(Page images and extracted text)
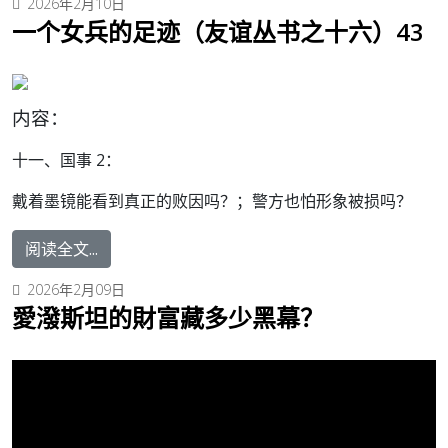
2026年2月10日
一个女兵的足迹（友谊丛书之十六）43
内容：
十一、国事 2：
戴着墨镜能看到真正的败因吗？；警方也怕形象被损吗？
阅读全文...
2026年2月09日
愛潑斯坦的財富藏多少黑幕？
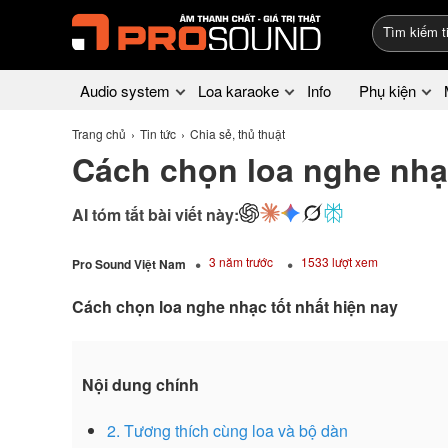
Audio system
Loa karaoke
Info
Phụ kiện
Trang chủ
Tin tức
Chia sẻ, thủ thuật
Cách chọn loa nghe nhạc
AI tóm tắt bài viết này:
3 năm trước
1533 lượt xem
Pro Sound Việt Nam
Cách chọn loa nghe nhạc tốt nhất hiện nay
Nội dung chính
2. Tương thích cùng loa và bộ dàn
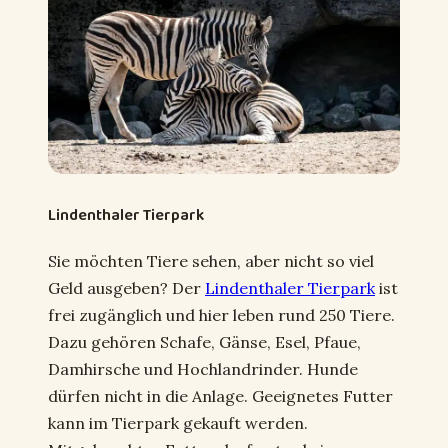
Lindenthaler Tierpark
Sie möchten Tiere sehen, aber nicht so viel
Geld ausgeben? Der
Lindenthaler Tierpark
ist
frei zugänglich und hier leben rund 250 Tiere.
Dazu gehören Schafe, Gänse, Esel, Pfaue,
Damhirsche und Hochlandrinder. Hunde
dürfen nicht in die Anlage. Geeignetes Futter
kann im Tierpark gekauft werden.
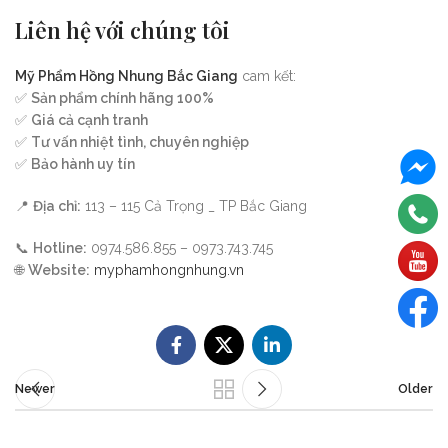
Liên hệ với chúng tôi
Mỹ Phẩm Hồng Nhung Bắc Giang
cam kết:
✅
Sản phẩm chính hãng 100%
✅
Giá cả cạnh tranh
✅
Tư vấn nhiệt tình, chuyên nghiệp
✅
Bảo hành uy tín
📍
Địa chỉ:
113 – 115 Cả Trọng _ TP Bắc Giang
📞
Hotline:
0974.586.855 – 0973.743.745
🌐
Website:
myphamhongnhung.vn
Newer
Older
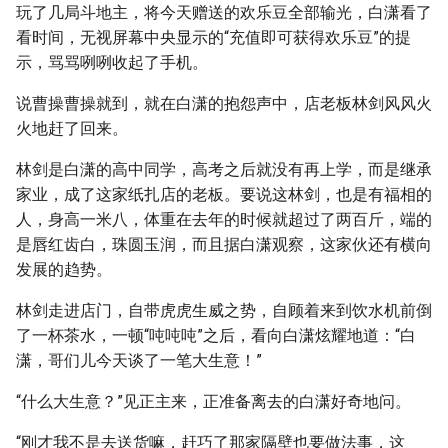
玩了几局斗地主，将今天赠送的欢乐豆全部输光，白潇看了
看时间，无视屏幕中央显示的“充值即可获得欢乐豆”的提
示，骂骂咧咧收起了手机。
说曹操曹操就到，就在白潇的抱怨声中，店老板林剑风风火
火地赶了回来。
林剑是白潇的高中同学，高考之后就没有再上学，而是继承
家业，成了这家纸扎店的老板。要说这林剑，也是有福相的
人，身高一米八，体重在去年的时候就超过了两百斤，端的
是唇红齿白，珠圆玉润，而且据白潇观察，这家伙还有横向
发展的趋势。
林剑走进店门，自带虎虎生威之势，自顾着来到饮水机前倒
了一杯茶水，一顿“吨吨吨”之后，看向白潇炫耀地道：“白
潇，哥们儿今天谈了一笔大生意！”
“什么大生意？”见正主来，正准备离去的白潇好奇地问。
“刚才我不是去送货嘛，赶巧了那家隔壁也要做法事，这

(Exercise goal):
Your answer should consist of all lines above that include the string "chọn".

(Expected answer):
Cách chọn loa nghe nhạc
Cách chọn loa nghe nhạc tốt nhất hiện nay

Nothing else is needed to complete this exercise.